▸ WHAT THIS TASK INVOLVES
Gather every line of the records that contains the string "skills". Treat uppercase and lowercase letters as different.

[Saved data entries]
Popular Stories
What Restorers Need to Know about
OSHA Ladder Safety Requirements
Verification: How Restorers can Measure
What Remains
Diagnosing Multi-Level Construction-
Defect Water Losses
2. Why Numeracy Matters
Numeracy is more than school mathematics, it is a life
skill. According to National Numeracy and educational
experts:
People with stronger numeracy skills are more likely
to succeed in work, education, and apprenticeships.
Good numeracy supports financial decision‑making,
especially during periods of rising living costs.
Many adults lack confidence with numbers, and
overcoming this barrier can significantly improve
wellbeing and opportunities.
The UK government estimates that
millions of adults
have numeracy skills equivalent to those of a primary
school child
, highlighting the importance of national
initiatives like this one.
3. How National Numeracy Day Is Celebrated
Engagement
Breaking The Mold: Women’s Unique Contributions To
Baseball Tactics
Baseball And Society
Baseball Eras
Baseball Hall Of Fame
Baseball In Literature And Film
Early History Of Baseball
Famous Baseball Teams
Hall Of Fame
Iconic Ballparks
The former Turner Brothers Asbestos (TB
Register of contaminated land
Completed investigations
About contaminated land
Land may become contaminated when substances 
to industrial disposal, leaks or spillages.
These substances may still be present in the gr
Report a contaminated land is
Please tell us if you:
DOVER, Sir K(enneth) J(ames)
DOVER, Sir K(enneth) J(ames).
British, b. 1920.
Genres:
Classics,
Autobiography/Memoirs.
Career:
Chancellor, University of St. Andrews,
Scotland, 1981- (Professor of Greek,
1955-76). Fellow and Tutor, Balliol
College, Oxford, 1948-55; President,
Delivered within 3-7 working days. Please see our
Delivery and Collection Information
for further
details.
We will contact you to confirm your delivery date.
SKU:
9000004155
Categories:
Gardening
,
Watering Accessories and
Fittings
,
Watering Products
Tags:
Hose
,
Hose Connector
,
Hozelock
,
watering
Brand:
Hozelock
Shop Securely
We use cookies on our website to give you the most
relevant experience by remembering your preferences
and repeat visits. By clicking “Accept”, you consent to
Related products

▸ WRITTEN SOLUTION
People with stronger numeracy skills are more likely
have numeracy skills equivalent to those of a primary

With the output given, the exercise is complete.